5. Load train, eval data

In [18]:
dataset = load_and_preprocess_squad("/content/drive/MyDrive/models/qa_train.json")

train_dataset, val_dataset = split_data(dataset, test_size=0.1)

In [19]:
print(f"Train dataset size: {len(train_dataset['answer'])}")
print(f"Validation dataset size: {len(val_dataset['answer'])}")

Train dataset size: 2655
Validation dataset size: 295


In [20]:
dataset_train = Dataset.from_dict(train_dataset)
dataset_eval = Dataset.from_dict(val_dataset)

6. Tokenize data training, eval

In [None]:
tokenized_squad = dataset_train.map(preprocess_function, batched=True, remove_columns=dataset_train.column_names)
tokenized_squad_eval = dataset_eval.map(preprocess_function, batched=True, remove_columns=dataset_eval.column_names)

In [22]:
from transformers import DefaultDataCollator

7. Training args

In [None]:
data_collator = DefaultDataCollator()

training_args = TrainingArguments(
    output_dir="phobert_law",
    evaluation_strategy="epoch",
    learning_rate=2e-5,
    per_device_train_batch_size=16,
    per_device_eval_batch_size=16,
    num_train_epochs=50,
    push_to_hub=False,
)

trainer = Trainer(
    model=model,
    args=training_args,
    train_dataset=tokenized_squad,
    eval_dataset=tokenized_squad_eval,
    tokenizer=tokenizer,
    data_collator=data_collator,
  )

8. Train model

In [None]:
trainer.train()

9. Saving model

In [None]:
trainer.save_pretrained('/content/data')
tokenizer.save_pretrained('/content/data')

TASK 1
In the notebook, rewrite the block that begins "training_args = TrainingArguments(" as a short list of each setting and its value.
TASK 2
Reproduce the notebook verbatim from "train_dataset, val_dataset = split_data(dataset, test_size=0.1)" to "dataset_eval = Dataset.from_dict(val_dataset)".

INFORMATION SUPPLIED

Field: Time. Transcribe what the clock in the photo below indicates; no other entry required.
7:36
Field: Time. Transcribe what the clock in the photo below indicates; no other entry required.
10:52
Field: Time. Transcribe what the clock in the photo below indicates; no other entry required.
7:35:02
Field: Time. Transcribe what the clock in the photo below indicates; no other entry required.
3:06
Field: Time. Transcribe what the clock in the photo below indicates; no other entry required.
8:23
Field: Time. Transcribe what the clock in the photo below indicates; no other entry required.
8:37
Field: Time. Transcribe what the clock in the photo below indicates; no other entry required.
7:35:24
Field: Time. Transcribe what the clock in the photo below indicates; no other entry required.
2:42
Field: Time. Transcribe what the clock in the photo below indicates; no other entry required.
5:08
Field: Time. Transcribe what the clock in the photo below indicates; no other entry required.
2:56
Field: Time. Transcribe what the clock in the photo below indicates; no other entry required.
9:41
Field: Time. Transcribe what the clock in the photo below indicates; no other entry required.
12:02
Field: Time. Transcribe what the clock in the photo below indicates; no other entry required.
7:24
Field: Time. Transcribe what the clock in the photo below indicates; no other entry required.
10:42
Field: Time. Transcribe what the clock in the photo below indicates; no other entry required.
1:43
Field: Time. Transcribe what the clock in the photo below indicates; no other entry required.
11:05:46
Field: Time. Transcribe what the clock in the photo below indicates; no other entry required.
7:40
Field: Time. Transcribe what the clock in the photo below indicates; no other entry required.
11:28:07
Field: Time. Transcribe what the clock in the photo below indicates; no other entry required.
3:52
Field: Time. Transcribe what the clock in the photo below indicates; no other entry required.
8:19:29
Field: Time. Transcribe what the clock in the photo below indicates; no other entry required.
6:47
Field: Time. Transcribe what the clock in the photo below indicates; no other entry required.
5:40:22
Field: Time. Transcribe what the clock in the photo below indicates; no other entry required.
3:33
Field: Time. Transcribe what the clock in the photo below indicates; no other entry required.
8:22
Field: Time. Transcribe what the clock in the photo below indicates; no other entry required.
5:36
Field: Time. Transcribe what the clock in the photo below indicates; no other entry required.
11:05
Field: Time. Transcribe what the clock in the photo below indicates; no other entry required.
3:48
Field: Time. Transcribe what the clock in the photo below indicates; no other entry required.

EXERCISE RESULT 1
- Output directory: phobert_law
- Evaluation strategy: every epoch
- Learning rate: 2e-5
- Training batch size per device: 16
- Evaluation batch size per device: 16
- Training epochs: 50
- Push to hub: False

EXERCISE RESULT 2
train_dataset, val_dataset = split_data(dataset, test_size=0.1)

In [19]:
print(f"Train dataset size: {len(train_dataset['answer'])}")
print(f"Validation dataset size: {len(val_dataset['answer'])}")

Train dataset size: 2655
Validation dataset size: 295


In [20]:
dataset_train = Dataset.from_dict(train_dataset)
dataset_eval = Dataset.from_dict(val_dataset)